Dem 62-Jährigen aus Wentorf wurde nun eine große Ehre zuteil: In Würdigung seiner Leistungen für das Aikido erhob ihn Bundestrainer Katsuaki Asai, selbst ein direkter Schüler des Aikidobegründers Morihei Ueshiba, während eines Lehrgangs in Pulheim (bei Köln) in den Rang eines fünften Dan. "Es kam absolut überraschend für mich. Zum Abschluss von zwei anstrengenden Tagen hörte ich nur, wie mein Name aufgerufen wurde", so Beckmann.

Da im Aikido keine organisierten Wettkämpfe stattfinden, werden Dan-Prüfungen ohne vorherige Ankündigung bei Lehrgängen oder Seminaren vorgenommen. "Diese Graduierung ändert nichts an meiner Einstellung, aber es ist kein schlechtes Gefühl, bundesweit zu den höchstdekorierten Aikidoka zu gehören", sagt Beckmann, der seit 45 Jahren der asiatischen Kampfkunst verbunden ist.

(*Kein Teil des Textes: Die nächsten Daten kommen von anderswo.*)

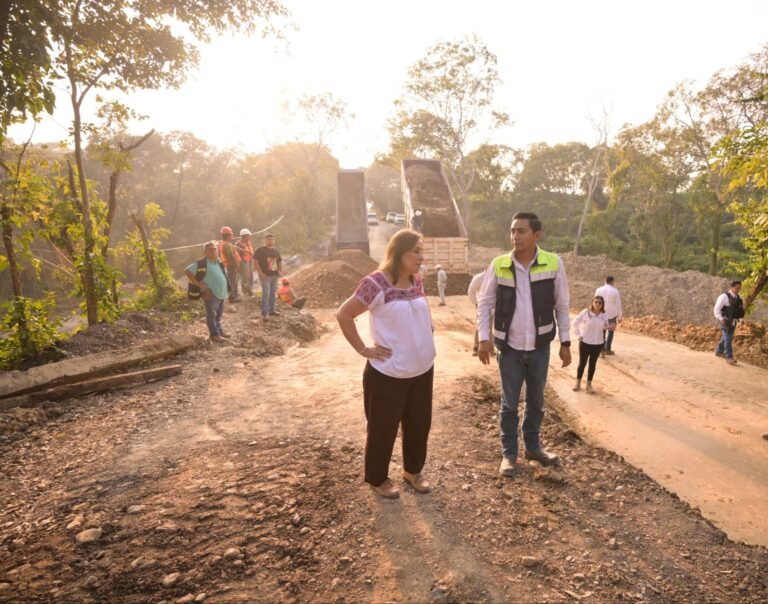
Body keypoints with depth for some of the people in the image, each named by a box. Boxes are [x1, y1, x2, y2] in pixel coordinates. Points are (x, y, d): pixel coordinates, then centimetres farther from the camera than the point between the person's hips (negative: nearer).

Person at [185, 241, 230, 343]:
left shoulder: (218, 262, 9)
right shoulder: (201, 263, -16)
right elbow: (187, 271, -18)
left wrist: (225, 290, 12)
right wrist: (198, 284, -18)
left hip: (221, 293, 8)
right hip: (210, 293, -8)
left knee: (219, 314, 18)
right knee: (211, 315, -1)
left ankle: (219, 331, 29)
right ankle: (214, 334, 6)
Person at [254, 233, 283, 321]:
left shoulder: (275, 250, 11)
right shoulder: (260, 249, -8)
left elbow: (279, 261, 20)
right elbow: (256, 262, -12)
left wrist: (280, 270, 4)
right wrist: (261, 273, -18)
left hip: (274, 275, 7)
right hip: (265, 276, -7)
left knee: (273, 293, 14)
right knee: (266, 294, -9)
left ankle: (271, 310, 28)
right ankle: (264, 313, -3)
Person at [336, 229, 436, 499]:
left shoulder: (417, 281, 3)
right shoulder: (377, 283, -18)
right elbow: (343, 315, -14)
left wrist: (422, 345, 13)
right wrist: (363, 349, -13)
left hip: (422, 369, 7)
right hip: (388, 373, -6)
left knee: (419, 425, 18)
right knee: (383, 429, 10)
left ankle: (413, 470, 40)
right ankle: (377, 478, 31)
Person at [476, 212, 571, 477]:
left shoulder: (554, 264, -8)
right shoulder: (498, 265, -9)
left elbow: (562, 305, 1)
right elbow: (484, 303, -1)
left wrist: (565, 342, 2)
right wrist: (483, 338, -9)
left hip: (540, 346, 1)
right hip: (509, 347, -1)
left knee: (536, 400, 18)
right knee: (509, 403, 10)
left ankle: (533, 446, 38)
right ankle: (508, 453, 27)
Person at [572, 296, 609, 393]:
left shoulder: (604, 315, -3)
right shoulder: (585, 312, -12)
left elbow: (605, 326, 11)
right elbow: (575, 323, -3)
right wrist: (579, 334, -7)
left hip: (598, 344, 3)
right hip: (585, 342, -2)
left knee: (592, 364, 11)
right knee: (582, 363, 6)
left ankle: (589, 384, 22)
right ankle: (578, 383, 21)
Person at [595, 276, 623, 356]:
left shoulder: (599, 290, -4)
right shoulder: (615, 291, -10)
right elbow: (618, 305, -6)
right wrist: (620, 317, 5)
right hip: (612, 315, -2)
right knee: (611, 331, 17)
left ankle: (602, 350, 0)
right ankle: (607, 349, 22)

Immer an seiner Seite Ehefrau Gisela, Trägerin des vierten Dan. "Wir beide sind nun schon seit 41 Jahren verheiratet. Wenn man bedenkt, dass ich in meiner Firma insgesamt 43 Jahre war und meinem Angelverein seit 30 Jahren angehöre, wird deutlich: Ich neige zur Langstrecke, auf Kurzstrecken habe ich nie den großen Erfolg gehabt", sagt Wolfgang Beckmann mit einem verschmitzten Lächeln.

An die Anfänge kann er sich gut erinnern. "Es war Ende der 60er-Jahre. Wir trainierten in einem knapp 80 Quadratmeter kleinen Dojo direkt am Bergedorfer Bahnhof, auf einer acht mal fünf Meter großen Matte. Duschen und Heizung waren für uns Fremdwörter", sagt Beckmann. Die im Winter durch Eiskristalle verzierten Fenster verdeutlichten auch optisch die Minusgrade, die in dem Raum herrschten. "Das war eine harte Zeit, die uns aber abhärtete. Das Wort Erkältung war für uns ein Fremdwort." Erst ein paar Jahre später sollte ein kleiner Gasofen für etwas bessere Trainingsbedingungen sorgen.

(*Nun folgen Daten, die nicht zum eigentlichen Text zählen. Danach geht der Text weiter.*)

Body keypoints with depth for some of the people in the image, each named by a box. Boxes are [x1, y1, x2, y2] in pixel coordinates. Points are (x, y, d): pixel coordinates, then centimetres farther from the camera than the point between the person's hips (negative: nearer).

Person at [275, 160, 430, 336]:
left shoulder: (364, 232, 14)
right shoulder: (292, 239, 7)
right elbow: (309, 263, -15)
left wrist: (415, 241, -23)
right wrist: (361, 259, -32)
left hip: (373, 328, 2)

Das geringe Größe des Dojos barg noch einen weiteren Nachteil: Für Stock- und Schwertübungen waren die Decken zu niedrig. "Also trafen wir uns regelmäßig sonntagmorgens im nahe gelegenen Krähenwald, um bestimmte Techniken zu trainieren. Was die kleine Gruppe allerdings nicht bedachte: Es war Anfang der 70er-Jahre - die Baader-Meinhof-Bande wurde fieberhaft gesucht. "Deshalb zogen derartige Übungen nicht nur die argwöhnischen Blicke aufmerksamer Spaziergänger auf sich, auch die Polizei musste sich erst persönlich davon überzeugen, dass wir keine terroristischen Handlungen planten", sagt der Wentorfer.

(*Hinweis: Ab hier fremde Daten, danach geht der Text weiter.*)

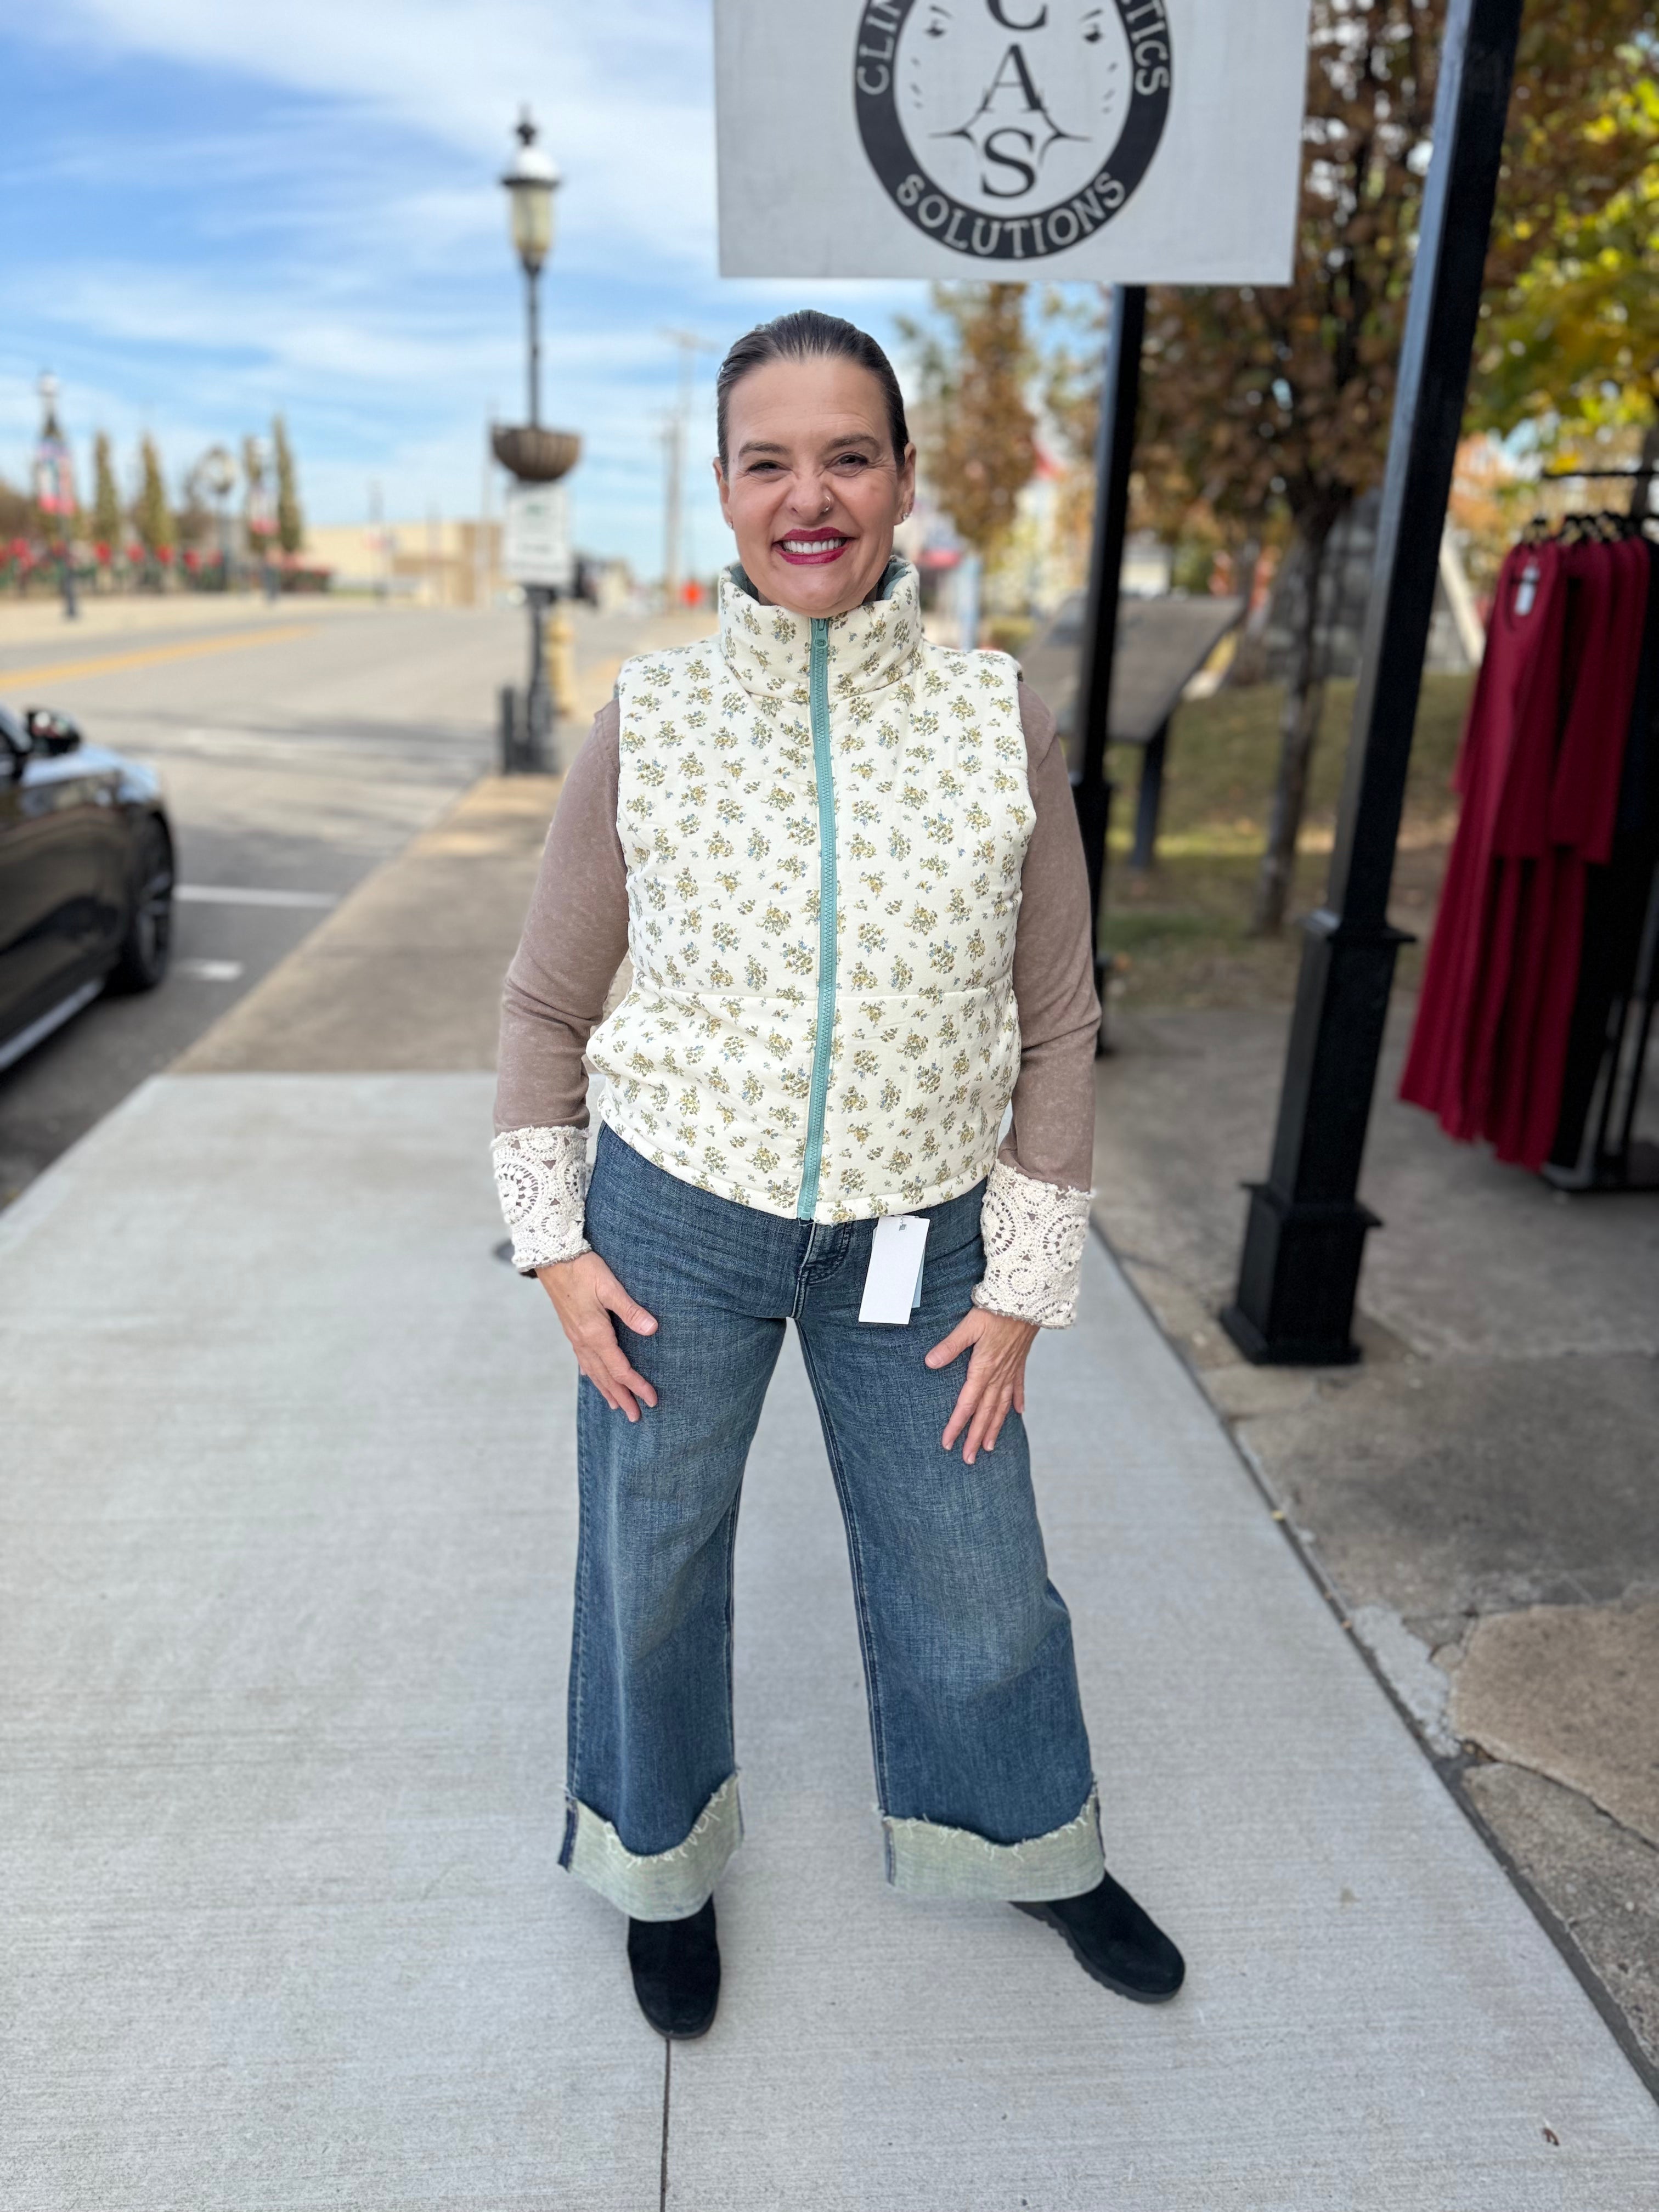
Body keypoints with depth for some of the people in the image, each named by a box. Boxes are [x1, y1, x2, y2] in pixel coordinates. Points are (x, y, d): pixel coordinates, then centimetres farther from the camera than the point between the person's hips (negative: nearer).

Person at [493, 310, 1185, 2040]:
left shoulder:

1979 siedelte sich die Bergedorfer Aikido-Gruppe in der TSV Reinbek an. Mit ihren aktuell rund 130 Mitgliedern gehört sie zu einer der ältesten und größten Gruppen in Deutschland.

An fünf Wochentagen wird in Reinbek Aikido-Training angeboten. Die Kampfkunst kann auch im hohen Alter noch erlernt werden. Im Training wird nicht gegeneinander gekämpft, sondern miteinander geübt. Zudem ist Aikido eine effektive Form der Selbstverteidigung. "In einer Eins-gegen-Eins-Situation stehen wir relativ entspannt da, weil wir einfach noch nicht wissen, was auf uns zukommt. Wir brauchen die Bewegung nach vorne, um agieren zu können." Deshalb müssten Aikidotechniken und ihre Bewegungsstrategien in Fleisch und Blut übergehen.

"Wir blocken keinen Schlag ab oder weichen ihm aus, wie zum Beispiel ein Boxer es macht. Vielmehr versuchen wir, die Angriffsbewegung mit unserer eigenen Aktion zu vereinen und dadurch den Angreifer zu neutralisieren", sagt der 62-Jährige. "Wir arbeiten viel mit Hebeln und Wurftechniken. Aber auch wenn ich nur verteidige, greife ich im Grunde genommen an, indem ich bei der Abwehr meine Energie gezielt zur Ablenkung einsetze."